Unity-Technologies / ml-agents

The Unity Machine Learning Agents Toolkit (ML-Agents) is an open-source project that enables games and simulations to serve as environments for training intelligent agents using deep reinforcement learning and imitation learning.
https://unity.com/products/machine-learning-agents
Other
16.93k stars 4.14k forks source link

Different behaviour between frozen and live model #3780

Closed Alexander-Bakogeorge closed 3 years ago

Alexander-Bakogeorge commented 4 years ago

Describe the bug Hi, I'm trying to train 2 agents to balance a weight on a small planet. So fair my trainings have been successful, but I've noticed an odd behaviour. When I run inference through python (mlagents-learn, sans --train), my agents move more sporadically than their exported .nn file counterparts. I've attached two gifs below to illustrate (both are at 10 timescale, red balls are agents, white ball is the weight).

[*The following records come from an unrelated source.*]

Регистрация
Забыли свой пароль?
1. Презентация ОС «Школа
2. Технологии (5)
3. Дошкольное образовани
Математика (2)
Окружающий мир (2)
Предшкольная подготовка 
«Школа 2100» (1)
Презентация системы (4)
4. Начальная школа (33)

Screenshots .nn files gif1 Python gif2

Environment

andrewcoh commented 4 years ago

Hi @Alexander-Bakogeorge

Can you share your trainer configuration too?

Alexander-Bakogeorge commented 4 years ago

@andrewcoh

    trainer: ppo
    batch_size: 128
    beta: 5.0e-3
    buffer_size: 1024
    epsilon: 0.2
    hidden_units: 128
    lambd: 0.95
    learning_rate: 3.0e-4
    learning_rate_schedule: linear
    max_steps: 1.0e7
    memory_size: 256
    normalize: false
    num_epoch: 3
    num_layers: 2
    time_horizon: 64
    sequence_length: 64
    summary_freq: 10000
    use_recurrent: false
    vis_encode_type: simple
    reward_signals:
        extrinsic:
            strength: 1.0
            gamma: 0.99
        curiosity:
            strength: 0.02
            gamma: 0.99
            encoding_size: 256
andrewcoh commented 4 years ago

At what point in training did you record that python gif?

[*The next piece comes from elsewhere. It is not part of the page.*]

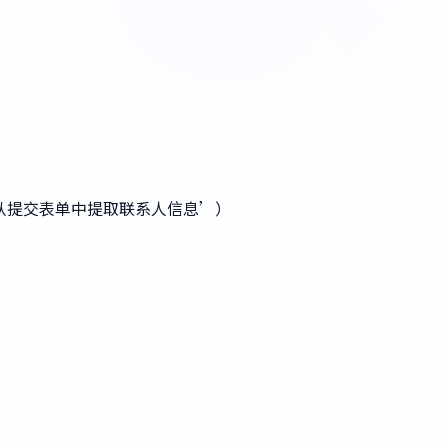
从提交表单中提取联系人信息’）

Can you describe the agent's objective and the reward function?

Alexander-Bakogeorge commented 4 years ago

Clips were recorded at ~9 million steps.

The goal is for it to be a cooperative task, where the agents need to work together to keep themselves and the weight above the equator. If any of the agents, or the weight, drop past the equator Done is called on the agents. They are then re-positioned to the top of the planet along with the weight and the next episode starts.

The agents get 0.1 reward per decision where they are still alive, with no penalties for environment resets or dying.

andrewcoh commented 4 years ago

Ok, I understand. Just to be sure, did you drag and drop the newly learned models into your agents? Is this the same behavior you see when you just press play in the editor without launching the python process?

Alexander-Bakogeorge commented 4 years ago

I did just drag and drop the newly learned models into my agent's behaviour parameters script post training. The 1st gif I shared is the behaviour I see when I press play in editor without the python process.

anupam-142857 commented 4 years ago

thanks for notifying about this issue @Alexander-Bakogeorge. I have added this to our bug tracker.

stale[bot] commented 3 years ago

This issue has been automatically marked as stale because it has not had activity in the last 14 days. It will be closed in the next 14 days if no further activity occurs. Thank you for your contributions.

stale[bot] commented 3 years ago

This issue has been automatically closed because it has not had activity in the last 28 days. If this issue is still valid, please ping a maintainer. Thank you for your contributions.

github-actions[bot] commented 3 years ago

This thread has been automatically locked since there has not been any recent activity after it was closed. Please open a new issue for related bugs.